What is being asked
Return the Guardian extract on Australia's 2016 election campaign below word for word and in full.

Exercise text
---------------
Extract from The Guardian
What lies ahead is a gruelling and expensive
campaign that will leave the country much as it was before
Malcolm Turnbull on the campaign trail in Brisbane
on Monday. ‘When he returned from Government House on Sunday, he
delivered a campaign speech that might have been given anytime in the
last past decade.’ Photograph: Mike Bowers for the Guardian
Tuesday 10 May 2016 08.05 AEST
We’re off to the polls again. Australia has so
much in abundance: coal, sunshine, iron ore and nine parliaments for
24 million people. There is always an election round the corner.
Yet for all this endless political activity,
nothing much gets done.
Government should be so easy in this prosperous,
orderly country. But it is remarkably hard. Parliaments are short.
Leaders don’t last. Power is fragmented. This is the land of
unfinished political business.
Each election campaign is much like the last. Only
the faces change.
This time Malcolm
Turnbull, a former barrister and Goldman Sachs banker, faces Bill
Shorten, a lawyer who climbed swiftly through the ranks of a big
trade union to lead the opposition.
Political cartoonists can’t resist the
caricature: the hard hat v the top hat.
But when Turnbull returned
from Government House on Sunday after the rituals of the
dissolution of parliament, he delivered a campaign speech that might
have been given anytime in the past decade.
---------------
Entries supplied
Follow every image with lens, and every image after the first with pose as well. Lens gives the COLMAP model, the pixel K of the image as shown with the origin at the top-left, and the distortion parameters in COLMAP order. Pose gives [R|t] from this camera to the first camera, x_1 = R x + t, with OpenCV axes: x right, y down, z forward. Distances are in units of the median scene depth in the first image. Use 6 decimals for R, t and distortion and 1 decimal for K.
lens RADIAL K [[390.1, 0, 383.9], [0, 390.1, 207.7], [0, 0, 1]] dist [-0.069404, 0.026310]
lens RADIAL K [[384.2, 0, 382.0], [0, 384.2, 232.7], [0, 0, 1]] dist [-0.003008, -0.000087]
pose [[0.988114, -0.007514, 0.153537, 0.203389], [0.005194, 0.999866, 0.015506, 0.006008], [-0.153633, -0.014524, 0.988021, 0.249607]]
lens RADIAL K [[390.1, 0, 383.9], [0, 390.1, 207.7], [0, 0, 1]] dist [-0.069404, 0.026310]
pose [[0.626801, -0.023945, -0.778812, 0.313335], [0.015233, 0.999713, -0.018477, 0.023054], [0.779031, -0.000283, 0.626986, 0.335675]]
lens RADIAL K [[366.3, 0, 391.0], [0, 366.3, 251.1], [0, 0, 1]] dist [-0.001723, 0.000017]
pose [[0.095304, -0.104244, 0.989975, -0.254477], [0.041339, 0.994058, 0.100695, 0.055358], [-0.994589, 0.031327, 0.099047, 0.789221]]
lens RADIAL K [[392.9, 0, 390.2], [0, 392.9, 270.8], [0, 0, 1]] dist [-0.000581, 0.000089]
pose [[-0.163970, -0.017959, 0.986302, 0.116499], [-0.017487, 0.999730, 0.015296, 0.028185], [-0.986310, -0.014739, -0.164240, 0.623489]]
---------------
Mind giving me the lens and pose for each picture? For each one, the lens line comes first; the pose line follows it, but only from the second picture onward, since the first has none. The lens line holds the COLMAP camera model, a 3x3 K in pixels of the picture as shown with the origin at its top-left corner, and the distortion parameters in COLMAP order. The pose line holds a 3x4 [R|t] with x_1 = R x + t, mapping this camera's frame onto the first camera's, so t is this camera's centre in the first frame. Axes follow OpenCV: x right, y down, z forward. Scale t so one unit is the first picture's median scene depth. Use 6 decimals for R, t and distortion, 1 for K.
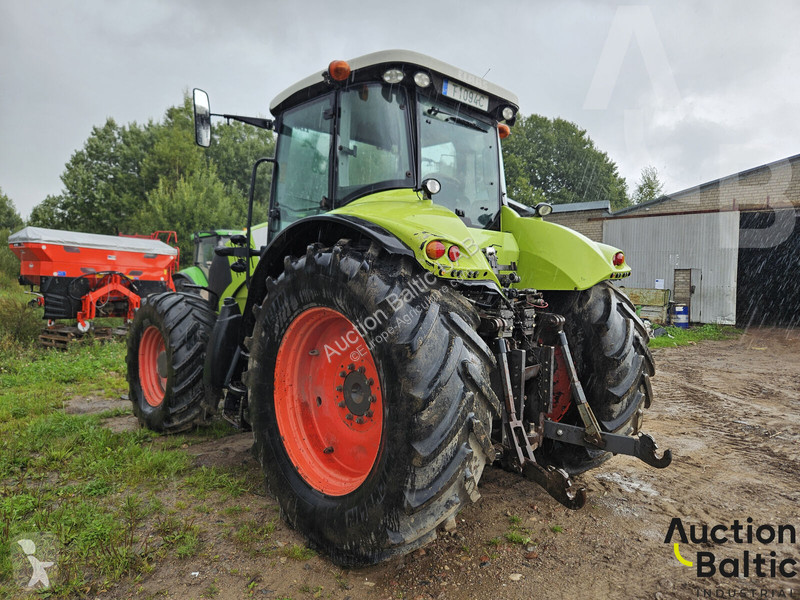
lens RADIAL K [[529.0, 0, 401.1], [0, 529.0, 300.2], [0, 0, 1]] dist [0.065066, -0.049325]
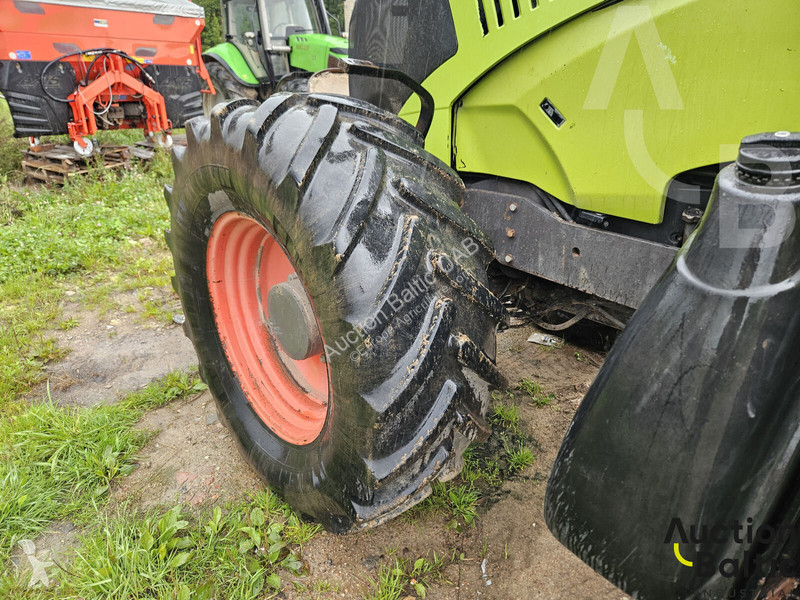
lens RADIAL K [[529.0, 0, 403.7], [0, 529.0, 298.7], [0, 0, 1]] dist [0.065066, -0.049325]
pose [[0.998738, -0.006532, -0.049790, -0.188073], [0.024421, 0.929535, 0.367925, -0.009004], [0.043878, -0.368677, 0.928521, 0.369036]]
---------------
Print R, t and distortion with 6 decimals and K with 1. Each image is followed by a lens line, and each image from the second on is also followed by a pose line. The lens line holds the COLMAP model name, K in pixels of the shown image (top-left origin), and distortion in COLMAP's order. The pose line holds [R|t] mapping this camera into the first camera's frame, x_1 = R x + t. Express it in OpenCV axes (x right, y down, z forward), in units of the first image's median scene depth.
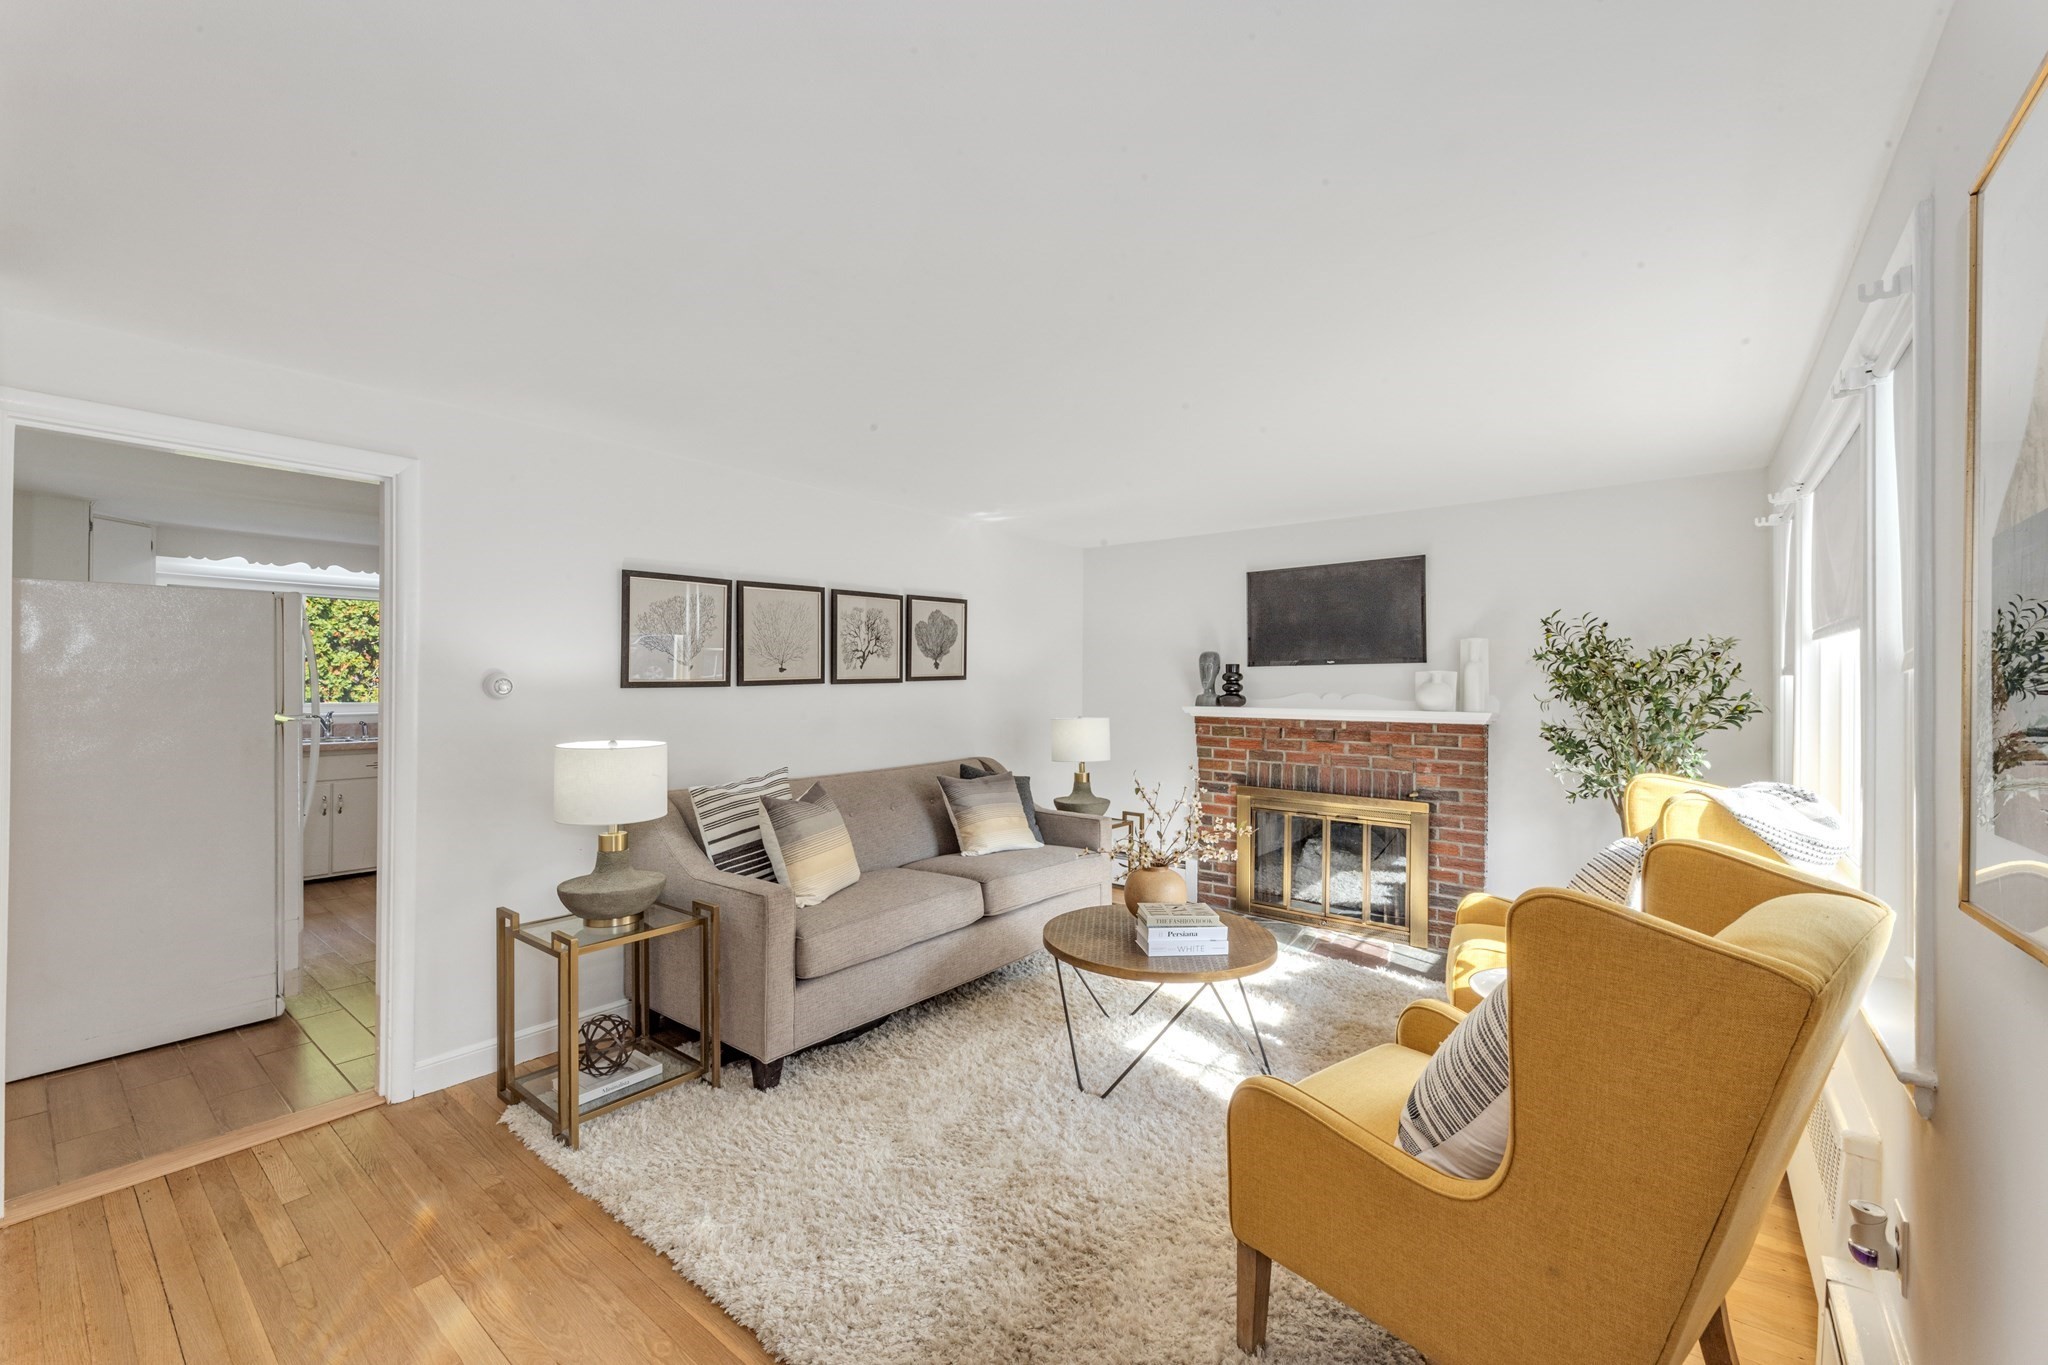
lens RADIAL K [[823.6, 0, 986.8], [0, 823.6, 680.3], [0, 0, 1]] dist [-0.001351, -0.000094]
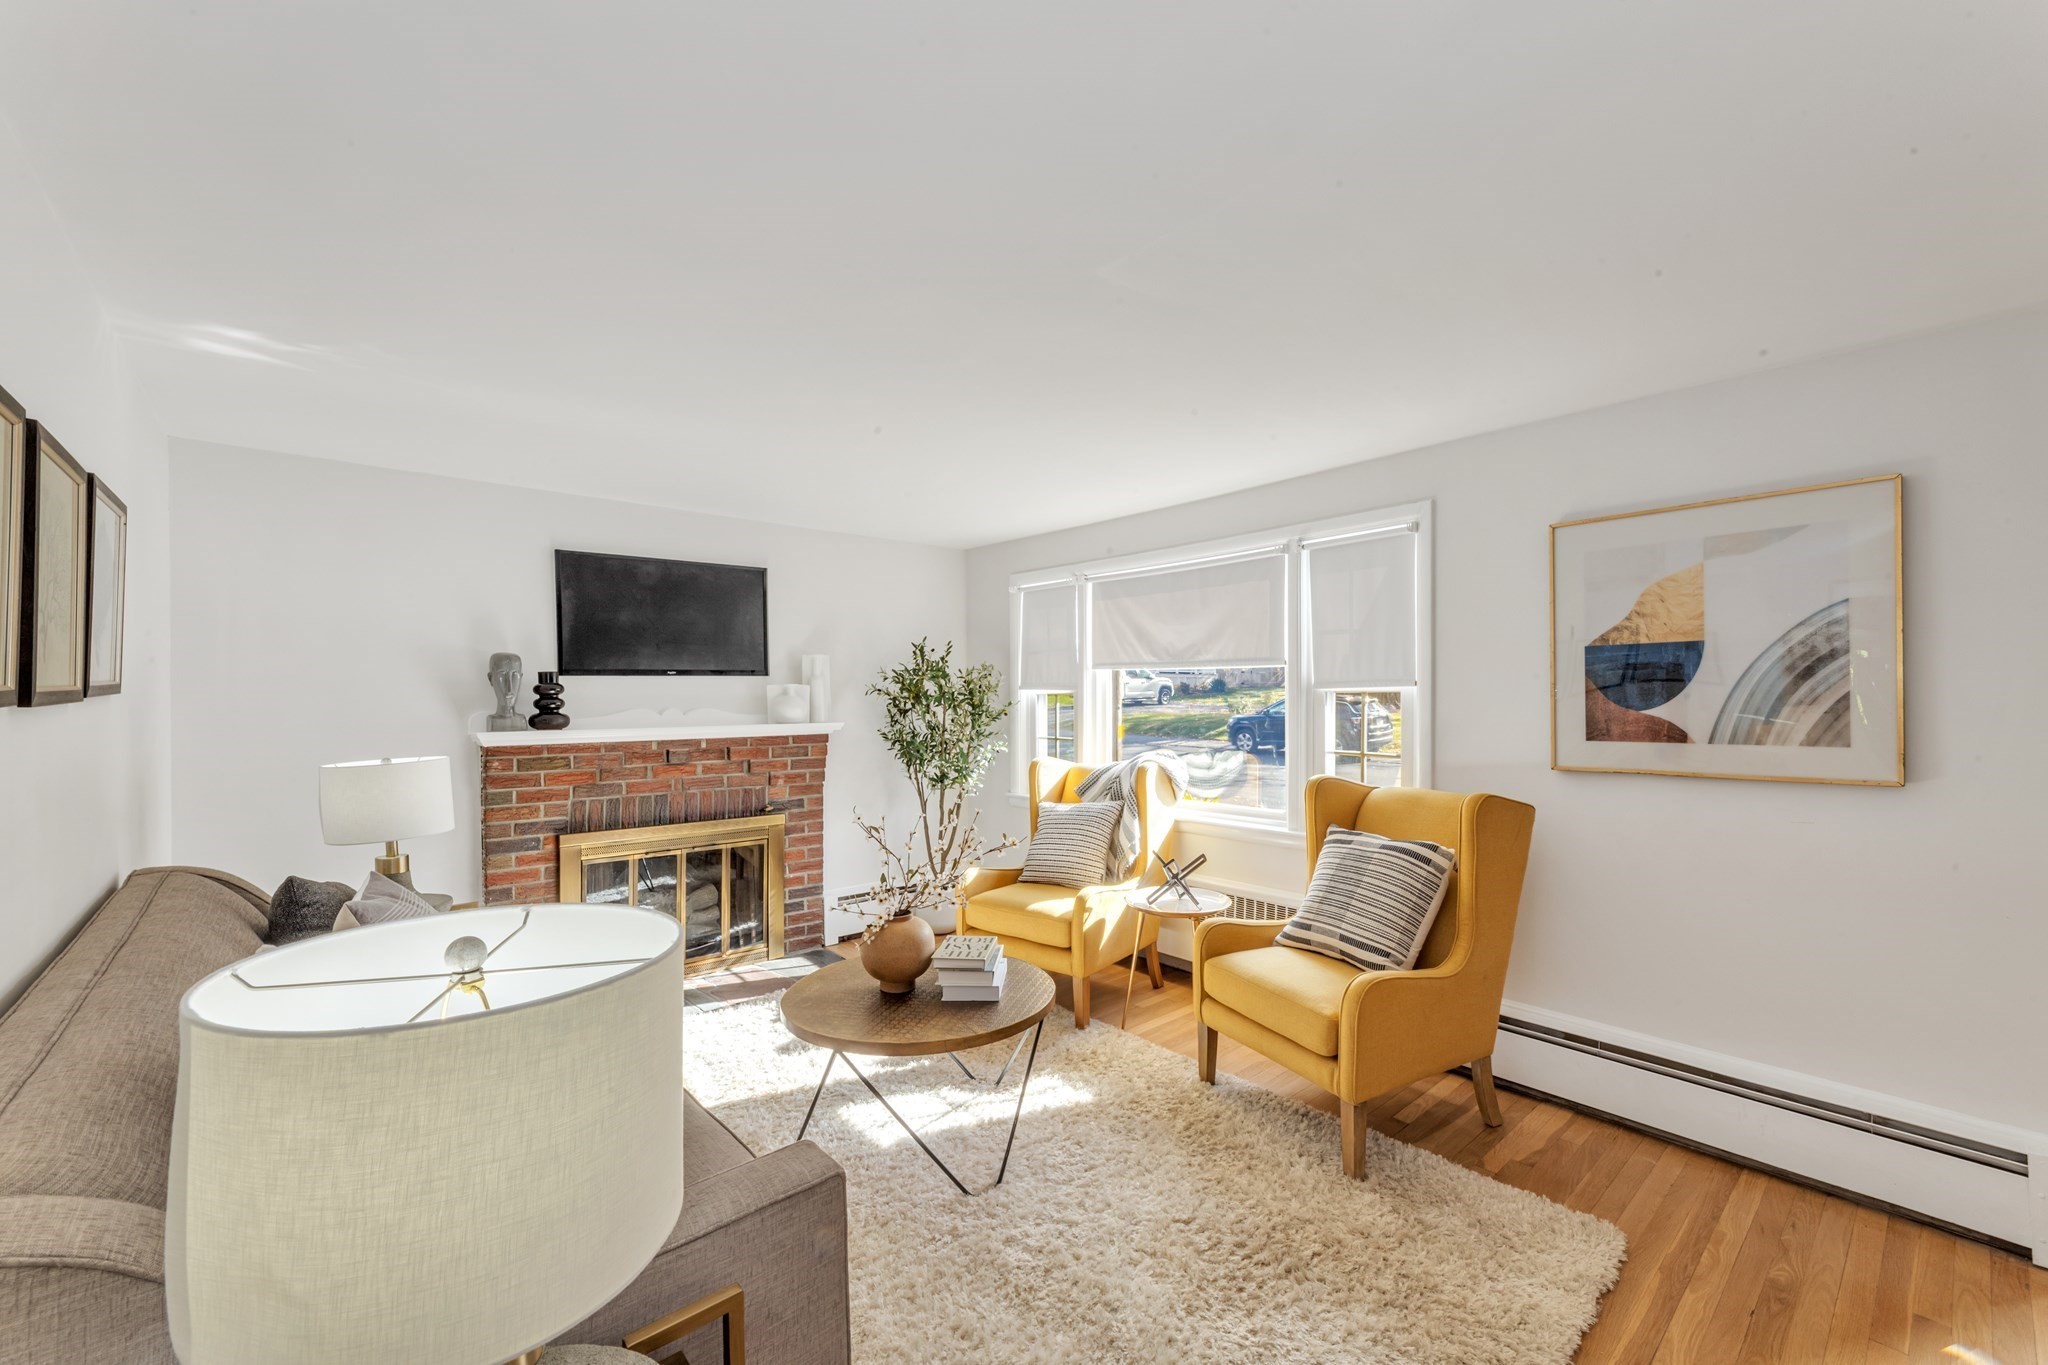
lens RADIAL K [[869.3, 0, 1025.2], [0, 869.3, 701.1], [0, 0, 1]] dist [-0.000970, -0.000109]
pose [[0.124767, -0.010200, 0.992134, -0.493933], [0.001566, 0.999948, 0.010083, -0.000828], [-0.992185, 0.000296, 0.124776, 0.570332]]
---------------
Written response
Extract from The Guardian
What lies ahead is a gruelling and expensive
campaign that will leave the country much as it was before
Malcolm Turnbull on the campaign trail in Brisbane
on Monday. ‘When he returned from Government House on Sunday, he
delivered a campaign speech that might have been given anytime in the
last past decade.’ Photograph: Mike Bowers for the Guardian
Tuesday 10 May 2016 08.05 AEST
We’re off to the polls again. Australia has so
much in abundance: coal, sunshine, iron ore and nine parliaments for
24 million people. There is always an election round the corner.
Yet for all this endless political activity,
nothing much gets done.
Government should be so easy in this prosperous,
orderly country. But it is remarkably hard. Parliaments are short.
Leaders don’t last. Power is fragmented. This is the land of
unfinished political business.
Each election campaign is much like the last. Only
the faces change.
This time Malcolm
Turnbull, a former barrister and Goldman Sachs banker, faces Bill
Shorten, a lawyer who climbed swiftly through the ranks of a big
trade union to lead the opposition.
Political cartoonists can’t resist the
caricature: the hard hat v the top hat.
But when Turnbull returned
from Government House on Sunday after the rituals of the
dissolution of parliament, he delivered a campaign speech that might
have been given anytime in the past decade.